2000bp_og_core.out_ai.out_NANCO.txt fasttree_general_results_NANCO.txt NANCO@999999009@3_mRNA.gff.txt
I didn't do the annotation, got the annotations from someone else.
Cheers Bastian
Hi @bheimbu,
Your gene names in 2000bp_og_core.out_ai.out_NANCO.txt
and fasttree_general_results_NANCO.txt
are the same. However, your gene names in the gff file are not the same as the ones you used for running AvP. In the gff file they are named mRNA1, mRNA2 ... etc
.
Cheers, Georgios
Hi @GDKO
that is, I should rerun the annotation or how to proceed?
To give you a bit more background info: I've used fDOG to search for orthologs of bacterial and fungal origin in oribatid genomes. The found orthologs were then used to search for HGTs with avp. That's why my names are so differently between gff and other files.
Cheers Bastian
Hi @bheimbu,
The hgt_local_score was designed to check the locality of the genes detected as potential HGTs from AvP in the genome assembly. The idea is that if a gene is an HGT then it will be in a region surrounded by non-HGT genes. There can be a case of course that a bigger region was inserted into the genome. So this score can identify regions which are either contamination in the genome assembly or HGT-rich regions.

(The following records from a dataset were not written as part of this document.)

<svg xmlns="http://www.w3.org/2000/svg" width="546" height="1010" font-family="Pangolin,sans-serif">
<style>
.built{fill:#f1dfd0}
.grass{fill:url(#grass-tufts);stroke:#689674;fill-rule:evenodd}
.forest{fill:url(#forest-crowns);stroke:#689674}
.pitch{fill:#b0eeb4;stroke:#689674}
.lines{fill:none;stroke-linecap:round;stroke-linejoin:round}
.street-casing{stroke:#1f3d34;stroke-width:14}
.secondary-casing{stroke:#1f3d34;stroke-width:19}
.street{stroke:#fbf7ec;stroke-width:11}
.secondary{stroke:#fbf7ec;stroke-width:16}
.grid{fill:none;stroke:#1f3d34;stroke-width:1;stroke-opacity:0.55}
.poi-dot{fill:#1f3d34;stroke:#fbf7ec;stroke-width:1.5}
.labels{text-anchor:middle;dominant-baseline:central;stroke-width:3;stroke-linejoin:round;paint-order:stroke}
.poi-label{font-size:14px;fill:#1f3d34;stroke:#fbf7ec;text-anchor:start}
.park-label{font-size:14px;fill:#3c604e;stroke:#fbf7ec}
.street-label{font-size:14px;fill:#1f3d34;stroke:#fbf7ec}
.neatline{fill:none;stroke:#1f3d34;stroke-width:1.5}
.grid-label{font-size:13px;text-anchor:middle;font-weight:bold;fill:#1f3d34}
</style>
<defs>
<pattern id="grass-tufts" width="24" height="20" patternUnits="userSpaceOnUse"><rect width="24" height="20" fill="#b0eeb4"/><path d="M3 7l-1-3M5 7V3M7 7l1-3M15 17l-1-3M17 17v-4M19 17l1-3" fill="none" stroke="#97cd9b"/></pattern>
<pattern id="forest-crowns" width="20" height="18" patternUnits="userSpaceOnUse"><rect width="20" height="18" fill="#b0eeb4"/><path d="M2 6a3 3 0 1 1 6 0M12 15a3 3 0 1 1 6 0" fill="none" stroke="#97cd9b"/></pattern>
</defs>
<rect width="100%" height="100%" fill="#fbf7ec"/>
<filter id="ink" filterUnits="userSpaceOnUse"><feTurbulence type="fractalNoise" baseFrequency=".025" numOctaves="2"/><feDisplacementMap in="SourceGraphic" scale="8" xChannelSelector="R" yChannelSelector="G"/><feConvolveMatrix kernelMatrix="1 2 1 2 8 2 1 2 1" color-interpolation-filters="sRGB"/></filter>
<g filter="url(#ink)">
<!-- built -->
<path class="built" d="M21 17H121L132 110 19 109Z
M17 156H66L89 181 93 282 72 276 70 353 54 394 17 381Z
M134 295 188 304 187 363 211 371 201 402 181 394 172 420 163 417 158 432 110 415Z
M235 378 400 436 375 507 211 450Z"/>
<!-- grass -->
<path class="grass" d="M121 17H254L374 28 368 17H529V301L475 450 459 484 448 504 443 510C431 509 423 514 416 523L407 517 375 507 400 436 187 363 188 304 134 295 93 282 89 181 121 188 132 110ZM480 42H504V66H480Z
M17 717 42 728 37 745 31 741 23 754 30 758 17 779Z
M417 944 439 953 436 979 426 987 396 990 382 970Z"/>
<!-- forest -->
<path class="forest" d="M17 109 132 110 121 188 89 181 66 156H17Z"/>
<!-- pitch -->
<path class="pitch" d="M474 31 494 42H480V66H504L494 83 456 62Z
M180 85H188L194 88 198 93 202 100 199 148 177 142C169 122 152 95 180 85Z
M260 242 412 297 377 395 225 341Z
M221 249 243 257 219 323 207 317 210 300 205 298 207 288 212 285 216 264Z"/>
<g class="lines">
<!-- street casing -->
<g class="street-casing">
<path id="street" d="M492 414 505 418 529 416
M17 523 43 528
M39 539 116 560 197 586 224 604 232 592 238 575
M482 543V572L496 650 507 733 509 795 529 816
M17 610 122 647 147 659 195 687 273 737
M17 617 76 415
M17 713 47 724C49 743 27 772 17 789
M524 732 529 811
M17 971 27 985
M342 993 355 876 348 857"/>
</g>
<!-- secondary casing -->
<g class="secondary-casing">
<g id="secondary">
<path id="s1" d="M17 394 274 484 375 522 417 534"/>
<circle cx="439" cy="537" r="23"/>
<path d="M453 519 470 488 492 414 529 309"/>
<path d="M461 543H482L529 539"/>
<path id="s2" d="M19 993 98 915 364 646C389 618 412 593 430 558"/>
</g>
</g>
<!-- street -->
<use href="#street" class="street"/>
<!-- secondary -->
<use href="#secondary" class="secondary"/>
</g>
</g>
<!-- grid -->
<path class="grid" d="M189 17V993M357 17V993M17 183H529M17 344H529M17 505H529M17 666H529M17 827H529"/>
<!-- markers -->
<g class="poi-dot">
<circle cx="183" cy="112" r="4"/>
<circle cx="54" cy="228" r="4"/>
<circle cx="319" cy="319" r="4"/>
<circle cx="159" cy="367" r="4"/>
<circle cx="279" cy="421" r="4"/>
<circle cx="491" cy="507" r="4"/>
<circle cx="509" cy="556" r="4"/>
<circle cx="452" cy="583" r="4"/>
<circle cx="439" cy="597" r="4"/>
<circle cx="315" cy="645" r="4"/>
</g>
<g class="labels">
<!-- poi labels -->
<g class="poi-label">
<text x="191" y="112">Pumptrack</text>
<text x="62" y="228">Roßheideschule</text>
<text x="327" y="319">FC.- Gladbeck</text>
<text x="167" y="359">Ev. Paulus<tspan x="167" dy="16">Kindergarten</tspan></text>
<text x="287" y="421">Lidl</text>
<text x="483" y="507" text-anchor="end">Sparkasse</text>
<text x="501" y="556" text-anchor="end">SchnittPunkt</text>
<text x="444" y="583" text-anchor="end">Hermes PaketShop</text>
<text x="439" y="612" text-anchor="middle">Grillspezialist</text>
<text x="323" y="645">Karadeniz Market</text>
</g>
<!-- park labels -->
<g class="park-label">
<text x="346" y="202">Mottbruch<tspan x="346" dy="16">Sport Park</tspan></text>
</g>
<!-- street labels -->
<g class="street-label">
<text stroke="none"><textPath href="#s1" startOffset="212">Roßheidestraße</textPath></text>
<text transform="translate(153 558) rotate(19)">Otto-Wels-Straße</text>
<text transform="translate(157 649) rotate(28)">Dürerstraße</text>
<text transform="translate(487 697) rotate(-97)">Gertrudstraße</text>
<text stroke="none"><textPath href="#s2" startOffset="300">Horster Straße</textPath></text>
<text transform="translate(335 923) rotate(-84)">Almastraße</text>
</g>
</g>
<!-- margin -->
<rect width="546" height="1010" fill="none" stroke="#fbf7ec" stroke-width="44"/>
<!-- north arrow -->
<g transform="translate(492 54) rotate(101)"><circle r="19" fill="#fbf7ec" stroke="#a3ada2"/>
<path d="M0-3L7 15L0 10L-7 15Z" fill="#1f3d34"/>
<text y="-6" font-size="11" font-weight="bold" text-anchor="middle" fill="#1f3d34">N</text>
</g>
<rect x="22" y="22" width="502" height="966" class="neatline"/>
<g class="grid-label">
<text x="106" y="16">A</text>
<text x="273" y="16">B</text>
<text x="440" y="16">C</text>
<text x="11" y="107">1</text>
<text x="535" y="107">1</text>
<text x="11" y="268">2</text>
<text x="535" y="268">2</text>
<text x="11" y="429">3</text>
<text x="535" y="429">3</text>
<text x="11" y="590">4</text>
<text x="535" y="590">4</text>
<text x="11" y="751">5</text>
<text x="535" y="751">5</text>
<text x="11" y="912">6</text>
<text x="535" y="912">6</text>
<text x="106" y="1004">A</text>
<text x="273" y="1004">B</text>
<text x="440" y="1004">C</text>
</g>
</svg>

I think you have misunderstood the purpose of this score. To run this program you need the genes and the gff of one assembly. For example, you have data from one oribatid genome. You run the AvP pipeline to identify potential HGT candidates from your gene set and then you run hgt_local_score to see in which regions in your genome those genes fall.
Cheers, Georgios
Hi @GDKO
I got the idea right, trust me. But I only want to know whether certain genes (found by fDOG) represent true HGTs or not. It's actually just a matter of how my data (i.e. gff files and output from fDOG) assigns names, right? So what I have to do is to manipulate my data to get it in the right format.
My question would be: Do you have an example data set to see how the files should look like?
Cheers Bastian
Your software has worked really well for me! I'm now trying to run the HGT local score script but am getting errors parsing the GFF3 file.

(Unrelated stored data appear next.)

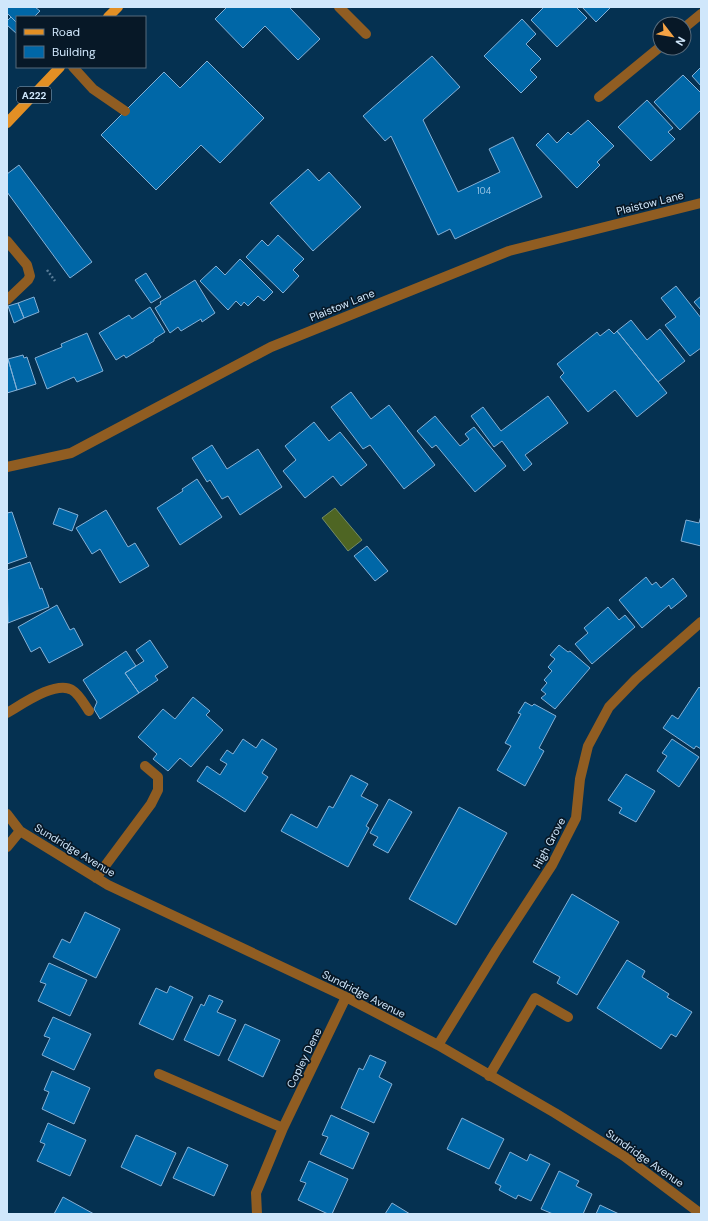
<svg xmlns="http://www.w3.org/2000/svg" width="708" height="1221" font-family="'DM Sans',sans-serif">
  <rect width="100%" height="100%" fill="#053151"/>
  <path fill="#4e6523" stroke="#758c64" d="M 335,508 L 362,540 L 348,551 L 322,518 Z"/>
  <path fill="#0067a7" stroke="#84b0d6" d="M 7,7 L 35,7 L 40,11 L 34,17 L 17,17 L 17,23 L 7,13 Z
    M 227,7 L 289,7 L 320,39 L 298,60 L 265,26 L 243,48 L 215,19 Z
    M 544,7 L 576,7 L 587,18 L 557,47 L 531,20 Z
    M 582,7 L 611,7 L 596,22 Z
    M 11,17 L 17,23 L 17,34 L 7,25 L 7,21 Z
    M 522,19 L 536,34 L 526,44 L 541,59 L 530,70 L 537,77 L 521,93 L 484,56 Z
    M 432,56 L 460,87 L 423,120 L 458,192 L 500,172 L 489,149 L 513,137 L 542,197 L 455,239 L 450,229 L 438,235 L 391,136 L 385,141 L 363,116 Z
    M 207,61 L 264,118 L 220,163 L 201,145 L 156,190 L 101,135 L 164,72 L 180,88 Z
    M 701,67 L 701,86 L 692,76 Z
    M 683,75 L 701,93 L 701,110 L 680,130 L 654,102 Z
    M 647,100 L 673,128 L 668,132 L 675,139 L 651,161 L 618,127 Z
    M 588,120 L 614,146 L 597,162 L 600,165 L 577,188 L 536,145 L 548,133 L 557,143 L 568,132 L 571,135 Z
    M 19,165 L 92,262 L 70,278 L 7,192 L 7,174 Z
    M 308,169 L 319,181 L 329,172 L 361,207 L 313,251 L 270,203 Z
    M 278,235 L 304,259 L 293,270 L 299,276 L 283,293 L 246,257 L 262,240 L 268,246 Z
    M 240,259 L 273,292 L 264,301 L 258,296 L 248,306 L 244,302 L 241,306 L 236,301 L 228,310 L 200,281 L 216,266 L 225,275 Z
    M 146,273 L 161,297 L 151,303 L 135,280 Z
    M 195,280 L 215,313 L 202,322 L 201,319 L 181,331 L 178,327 L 170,333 L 155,308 L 161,304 L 160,302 Z
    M 676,286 L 701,318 L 701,348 L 690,356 L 665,325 L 676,317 L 661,298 Z
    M 701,296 L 701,310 L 694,302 Z
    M 34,297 L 39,312 L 24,318 L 18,303 Z
    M 18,303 L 24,318 L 14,323 L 8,306 Z
    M 150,307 L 165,332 L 154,339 L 154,341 L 126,358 L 124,355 L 116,360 L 99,333 L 129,315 L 132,319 Z
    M 631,320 L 647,340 L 660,329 L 685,361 L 658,382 L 617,331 Z
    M 609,329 L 614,334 L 617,331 L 667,393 L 637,417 L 615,390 L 588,412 L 560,377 L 564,373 L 557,364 L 597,332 L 600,336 Z
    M 87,333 L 103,371 L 77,382 L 74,377 L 47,389 L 35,358 L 62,347 L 61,344 Z
    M 23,355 L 24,358 L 27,357 L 36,384 L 17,390 L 8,359 Z
    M 8,359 L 17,390 L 7,393 L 7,359 Z
    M 351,392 L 371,419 L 389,405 L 435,465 L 404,489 L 370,445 L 363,449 L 331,407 Z
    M 548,396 L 568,423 L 525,455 L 532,464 L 524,471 L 502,441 L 494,447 L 471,416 L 483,407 L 501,431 Z
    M 435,416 L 460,446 L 469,439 L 465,434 L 474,427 L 506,466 L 475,492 L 436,445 L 432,448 L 417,431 Z
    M 314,422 L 329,441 L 340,432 L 367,465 L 341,486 L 333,476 L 305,498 L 283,471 L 296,460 L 285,446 Z
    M 212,445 L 227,469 L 258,449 L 282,487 L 240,515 L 228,496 L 222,499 L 210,480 L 207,482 L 192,458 Z
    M 197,479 L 222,517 L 180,545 L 157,508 L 183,491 L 182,489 Z
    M 59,508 L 78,515 L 72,531 L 53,524 Z
    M 106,510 L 128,547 L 135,543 L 149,566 L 120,583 L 100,549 L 92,554 L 76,528 Z
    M 12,512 L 27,557 L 7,564 L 7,513 Z
    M 701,516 L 701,546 L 681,541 L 686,520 L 699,523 Z
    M 367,546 L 388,571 L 375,581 L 354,556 Z
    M 30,562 L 40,589 L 42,588 L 49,607 L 8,623 L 7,570 Z
    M 646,577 L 652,585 L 656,582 L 661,588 L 673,578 L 687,596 L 671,609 L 669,605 L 642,628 L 619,600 Z
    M 57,605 L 70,630 L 74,628 L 83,645 L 49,663 L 40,647 L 31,652 L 18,627 Z
    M 608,607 L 619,620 L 625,615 L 635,627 L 592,664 L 575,644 L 588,633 L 584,628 Z
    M 150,640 L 168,667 L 155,676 L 158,680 L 139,693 L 125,673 L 144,661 L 136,650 Z
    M 559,645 L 568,652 L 570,651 L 590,668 L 555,709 L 541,698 L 546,694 L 541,690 L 547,683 L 544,680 L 552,671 L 548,667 L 555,659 L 550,655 Z
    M 126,651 L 136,666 L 125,673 L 139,693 L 100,719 L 94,709 L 97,702 L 83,680 Z
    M 699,687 L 701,689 L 701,749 L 696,746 L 694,749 L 663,728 L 672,715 L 678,719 Z
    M 193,697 L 210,711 L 206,715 L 223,730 L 191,767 L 180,758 L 168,771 L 153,759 L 157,754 L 138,737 L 163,709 L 175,719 Z
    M 525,702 L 532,706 L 534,704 L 556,716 L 539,748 L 544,751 L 525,786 L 497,770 L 511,746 L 505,743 L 521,714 L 518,713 Z
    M 243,739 L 256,748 L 262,739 L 277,749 L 262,773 L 268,777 L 245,812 L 197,781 L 207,766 L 220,775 L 227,764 L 220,760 L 227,750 L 233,754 Z
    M 672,739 L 699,757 L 679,787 L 657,771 L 667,756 L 662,753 Z
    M 626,774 L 655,791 L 636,822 L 619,813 L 622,808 L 608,800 Z
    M 351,775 L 368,784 L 361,796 L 378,805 L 366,826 L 369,828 L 348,867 L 281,831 L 291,814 L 317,828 L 329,806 L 333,808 Z
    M 389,799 L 412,812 L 388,853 L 373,845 L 378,837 L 370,833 Z
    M 459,807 L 507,833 L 456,925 L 409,899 Z
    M 572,894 L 619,922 L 577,995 L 557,983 L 560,977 L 533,962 Z
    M 85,912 L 120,929 L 96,978 L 53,957 L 62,939 L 70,943 Z
    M 627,960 L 645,971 L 642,977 L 669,994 L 667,997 L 692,1012 L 676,1037 L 671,1034 L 661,1049 L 597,1008 Z
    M 49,963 L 87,980 L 70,1016 L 38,1001 L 46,984 L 40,982 Z
    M 170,986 L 193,997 L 173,1040 L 139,1024 L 156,988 L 167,993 Z
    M 209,995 L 223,1001 L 217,1012 L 236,1020 L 219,1056 L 184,1040 L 201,1004 L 204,1006 Z
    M 53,1017 L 91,1034 L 74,1070 L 42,1055 L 50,1038 L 44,1036 Z
    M 245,1024 L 280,1040 L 263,1077 L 228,1060 Z
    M 370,1055 L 386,1062 L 379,1077 L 392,1084 L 374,1123 L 341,1108 L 359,1068 L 363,1070 Z
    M 52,1071 L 90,1088 L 74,1124 L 42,1109 L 49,1092 L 44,1090 Z
    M 331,1115 L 369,1133 L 353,1169 L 320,1154 L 328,1137 L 322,1135 Z
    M 462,1118 L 504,1139 L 489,1169 L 447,1149 Z
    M 48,1123 L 86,1140 L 70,1176 L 37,1161 L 45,1144 L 40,1142 Z
    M 136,1135 L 176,1153 L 161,1186 L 121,1167 Z
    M 188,1147 L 228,1165 L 214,1196 L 173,1178 Z
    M 510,1152 L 527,1161 L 530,1154 L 550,1164 L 531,1201 L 518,1195 L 516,1199 L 499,1190 L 501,1186 L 495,1183 Z
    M 309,1161 L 348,1179 L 332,1214 L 328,1214 L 298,1200 L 306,1183 L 300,1181 Z
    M 559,1171 L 579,1181 L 576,1186 L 592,1194 L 583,1214 L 553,1214 L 541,1209 Z
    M 63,1197 L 94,1214 L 54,1214 Z
    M 392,1203 L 410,1214 L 385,1214 Z
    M 600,1205 L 619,1214 L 596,1214 Z"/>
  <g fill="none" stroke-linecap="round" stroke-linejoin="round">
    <path stroke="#597c97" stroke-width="2.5" stroke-dasharray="2 2" stroke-linecap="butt" d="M 47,270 L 55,281"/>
    <path stroke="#905d22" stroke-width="10" d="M 339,7 L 366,34
      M 684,28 L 701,14
      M 73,67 L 93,89 L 125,111
      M 599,97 L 660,47
      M 7,241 L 27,265 L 30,276 L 28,280 L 7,300
      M 7,467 L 71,453 L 271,347 L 509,251 L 701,203
      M 7,713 C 21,705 56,680 72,690 C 79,694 84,704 89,711
      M 7,814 L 20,831 L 108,885 L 346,997 L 438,1045 L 555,1113 L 624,1156 L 701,1214
      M 7,847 L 20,831
      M 96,878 L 151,804 L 158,790 L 158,777 L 145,766
      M 438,1045 L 496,951 L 552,865 L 576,818 L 580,779 L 588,746 L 609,707 L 636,679 L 701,622
      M 159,1074 L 283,1128
      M 489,1076 L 535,998 L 568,1017
      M 257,1214 L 256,1193 L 283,1128 L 346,997"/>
    <path stroke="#e28f24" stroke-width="10" d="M 108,17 L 118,7
      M 7,123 L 60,67"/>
  </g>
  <g text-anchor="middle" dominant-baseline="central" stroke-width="3.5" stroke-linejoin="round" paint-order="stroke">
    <g font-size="9" fill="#9cc7e6">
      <text x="484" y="191">104</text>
    </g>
    <rect fill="#071827" stroke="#94a9bb" stroke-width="1" x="17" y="87" width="34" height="16" rx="3"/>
    <g font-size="10" font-weight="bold" fill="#d0e7fb">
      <text x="34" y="95">A222</text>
    </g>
    <g font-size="11" fill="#d0e7fb" stroke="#071827">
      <text transform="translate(650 203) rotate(-14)">Plaistow Lane</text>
      <text transform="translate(342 305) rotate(-22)">Plaistow Lane</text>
      <text transform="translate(549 843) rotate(-62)">High Grove</text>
      <text transform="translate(75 850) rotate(31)">Sundridge Avenue</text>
      <text transform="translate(364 994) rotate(27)">Sundridge Avenue</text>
      <text transform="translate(304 1058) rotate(-64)">Copley Dene</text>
      <text transform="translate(645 1158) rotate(35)">Sundridge Avenue</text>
    </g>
  </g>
  <rect width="708" height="1221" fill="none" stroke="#d0e7fb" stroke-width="16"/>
  <rect x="16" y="16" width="130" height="52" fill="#071827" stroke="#576b7c"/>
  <rect x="24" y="29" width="20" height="6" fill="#e28f24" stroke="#576b7c"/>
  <text x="52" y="36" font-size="12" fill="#d0e7fb">Road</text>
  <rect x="24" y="46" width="20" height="12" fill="#0067a7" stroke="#576b7c"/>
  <text x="52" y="56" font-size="12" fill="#d0e7fb">Building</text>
  <g transform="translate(672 36) rotate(121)"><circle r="19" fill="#071827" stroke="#576b7c"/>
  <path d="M0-3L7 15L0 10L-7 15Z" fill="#f5a345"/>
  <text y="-6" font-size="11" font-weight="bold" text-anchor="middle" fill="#d0e7fb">N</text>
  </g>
</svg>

I wasn't sure if the GFF3 file should be the full annotations (gene, mRNA, exon, and CDS) or just the lines that are annotated as "gene" or just those annotated as "mRNA". I've tried all the different combos and it gives the same error. When I grep that ID it is found as a match in the file. My GFF3 has 9 columns in the same format specified so I'm not sure why it can't find the right line.